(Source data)
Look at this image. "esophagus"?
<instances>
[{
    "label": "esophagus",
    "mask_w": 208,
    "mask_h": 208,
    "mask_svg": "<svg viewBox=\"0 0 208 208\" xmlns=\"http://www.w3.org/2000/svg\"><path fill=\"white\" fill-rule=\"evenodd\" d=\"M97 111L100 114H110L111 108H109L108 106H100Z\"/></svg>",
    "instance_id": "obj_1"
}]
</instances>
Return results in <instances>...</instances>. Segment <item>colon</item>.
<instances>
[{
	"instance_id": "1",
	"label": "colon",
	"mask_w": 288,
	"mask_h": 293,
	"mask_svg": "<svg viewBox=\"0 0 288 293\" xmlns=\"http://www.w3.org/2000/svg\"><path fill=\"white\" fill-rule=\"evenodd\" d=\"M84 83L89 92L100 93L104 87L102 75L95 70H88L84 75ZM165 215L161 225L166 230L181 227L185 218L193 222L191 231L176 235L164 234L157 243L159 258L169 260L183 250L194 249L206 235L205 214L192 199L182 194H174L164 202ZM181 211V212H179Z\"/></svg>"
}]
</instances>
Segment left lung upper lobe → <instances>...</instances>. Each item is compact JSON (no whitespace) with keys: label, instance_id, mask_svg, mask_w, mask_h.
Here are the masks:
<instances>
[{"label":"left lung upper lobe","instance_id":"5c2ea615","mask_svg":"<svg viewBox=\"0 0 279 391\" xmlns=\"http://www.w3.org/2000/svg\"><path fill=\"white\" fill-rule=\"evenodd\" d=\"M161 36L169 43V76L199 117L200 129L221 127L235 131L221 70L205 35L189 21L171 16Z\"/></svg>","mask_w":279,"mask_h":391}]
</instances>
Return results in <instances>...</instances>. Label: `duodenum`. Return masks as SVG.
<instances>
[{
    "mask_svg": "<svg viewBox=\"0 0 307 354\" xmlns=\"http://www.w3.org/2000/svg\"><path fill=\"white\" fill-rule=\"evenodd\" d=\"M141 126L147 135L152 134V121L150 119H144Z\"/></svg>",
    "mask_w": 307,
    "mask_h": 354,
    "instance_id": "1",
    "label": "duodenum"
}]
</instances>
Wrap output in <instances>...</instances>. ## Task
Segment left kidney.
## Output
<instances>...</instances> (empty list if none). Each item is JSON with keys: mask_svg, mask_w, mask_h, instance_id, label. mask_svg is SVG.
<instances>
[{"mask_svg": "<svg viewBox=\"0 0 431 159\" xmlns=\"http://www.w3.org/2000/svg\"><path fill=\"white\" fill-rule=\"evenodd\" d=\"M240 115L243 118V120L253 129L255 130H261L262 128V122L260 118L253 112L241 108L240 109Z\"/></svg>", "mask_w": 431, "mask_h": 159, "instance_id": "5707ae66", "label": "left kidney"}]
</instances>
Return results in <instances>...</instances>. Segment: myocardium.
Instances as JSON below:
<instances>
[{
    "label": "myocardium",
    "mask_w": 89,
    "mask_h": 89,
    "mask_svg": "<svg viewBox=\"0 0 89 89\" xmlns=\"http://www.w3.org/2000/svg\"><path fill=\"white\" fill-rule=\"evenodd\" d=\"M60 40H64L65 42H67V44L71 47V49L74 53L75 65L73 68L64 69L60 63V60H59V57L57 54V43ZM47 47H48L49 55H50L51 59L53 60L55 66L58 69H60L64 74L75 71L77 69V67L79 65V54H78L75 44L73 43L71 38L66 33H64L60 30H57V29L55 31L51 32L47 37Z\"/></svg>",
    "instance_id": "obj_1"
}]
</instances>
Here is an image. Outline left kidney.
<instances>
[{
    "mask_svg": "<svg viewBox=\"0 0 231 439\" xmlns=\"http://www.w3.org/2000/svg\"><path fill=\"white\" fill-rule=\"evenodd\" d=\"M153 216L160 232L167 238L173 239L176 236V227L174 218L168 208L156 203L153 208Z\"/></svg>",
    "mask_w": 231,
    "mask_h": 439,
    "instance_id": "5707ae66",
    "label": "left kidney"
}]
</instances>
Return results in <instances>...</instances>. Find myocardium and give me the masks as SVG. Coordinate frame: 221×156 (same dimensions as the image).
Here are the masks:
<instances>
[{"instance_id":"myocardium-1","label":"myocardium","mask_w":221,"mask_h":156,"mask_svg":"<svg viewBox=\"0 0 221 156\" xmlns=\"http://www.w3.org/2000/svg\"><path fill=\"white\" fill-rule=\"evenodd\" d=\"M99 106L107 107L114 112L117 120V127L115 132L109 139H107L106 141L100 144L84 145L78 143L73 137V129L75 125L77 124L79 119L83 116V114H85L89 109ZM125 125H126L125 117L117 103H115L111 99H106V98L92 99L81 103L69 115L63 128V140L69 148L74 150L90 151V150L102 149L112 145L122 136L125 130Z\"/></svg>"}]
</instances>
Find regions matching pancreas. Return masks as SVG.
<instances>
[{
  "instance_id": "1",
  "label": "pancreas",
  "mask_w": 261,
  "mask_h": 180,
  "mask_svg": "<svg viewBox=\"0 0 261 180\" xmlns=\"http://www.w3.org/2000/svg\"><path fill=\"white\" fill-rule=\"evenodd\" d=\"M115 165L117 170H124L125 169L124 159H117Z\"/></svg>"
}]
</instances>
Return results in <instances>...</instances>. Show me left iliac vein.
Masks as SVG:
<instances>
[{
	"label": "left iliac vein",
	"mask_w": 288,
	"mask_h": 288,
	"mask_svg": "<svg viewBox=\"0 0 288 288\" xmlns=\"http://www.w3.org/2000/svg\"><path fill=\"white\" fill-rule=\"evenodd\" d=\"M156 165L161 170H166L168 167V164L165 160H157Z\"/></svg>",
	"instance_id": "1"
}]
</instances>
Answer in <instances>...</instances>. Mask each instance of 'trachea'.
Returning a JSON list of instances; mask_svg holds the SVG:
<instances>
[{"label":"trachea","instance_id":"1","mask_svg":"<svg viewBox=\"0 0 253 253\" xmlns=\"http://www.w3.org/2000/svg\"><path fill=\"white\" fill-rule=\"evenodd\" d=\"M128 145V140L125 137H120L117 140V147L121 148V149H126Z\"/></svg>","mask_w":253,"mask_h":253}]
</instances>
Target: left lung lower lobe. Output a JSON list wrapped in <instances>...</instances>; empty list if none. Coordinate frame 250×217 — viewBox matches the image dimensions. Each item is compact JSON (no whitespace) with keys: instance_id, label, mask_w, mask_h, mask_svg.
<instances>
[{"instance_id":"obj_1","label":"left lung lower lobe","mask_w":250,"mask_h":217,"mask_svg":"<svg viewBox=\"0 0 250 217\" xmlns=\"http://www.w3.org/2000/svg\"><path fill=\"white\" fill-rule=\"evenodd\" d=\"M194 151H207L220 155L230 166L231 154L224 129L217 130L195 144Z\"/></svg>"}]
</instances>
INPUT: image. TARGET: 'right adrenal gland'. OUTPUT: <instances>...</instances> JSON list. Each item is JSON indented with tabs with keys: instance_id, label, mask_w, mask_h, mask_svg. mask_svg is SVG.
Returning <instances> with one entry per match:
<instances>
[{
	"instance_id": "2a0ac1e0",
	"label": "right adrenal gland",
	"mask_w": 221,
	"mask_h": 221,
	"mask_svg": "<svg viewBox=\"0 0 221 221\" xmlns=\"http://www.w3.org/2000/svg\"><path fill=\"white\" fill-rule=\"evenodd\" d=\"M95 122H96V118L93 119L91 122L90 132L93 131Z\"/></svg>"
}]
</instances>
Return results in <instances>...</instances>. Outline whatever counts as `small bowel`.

What you will do:
Show every line of the data that contains the word "lower".

Result for this task:
Target: left lung lower lobe. Output a JSON list wrapped in <instances>...</instances>; empty list if none. Coordinate frame 250×217 — viewBox matches the image dimensions. Each item is compact JSON (no whitespace) with keys: instance_id, label, mask_w, mask_h, mask_svg.
[{"instance_id":"obj_1","label":"left lung lower lobe","mask_w":250,"mask_h":217,"mask_svg":"<svg viewBox=\"0 0 250 217\" xmlns=\"http://www.w3.org/2000/svg\"><path fill=\"white\" fill-rule=\"evenodd\" d=\"M194 151H207L220 155L230 166L231 154L224 129L217 130L195 144Z\"/></svg>"}]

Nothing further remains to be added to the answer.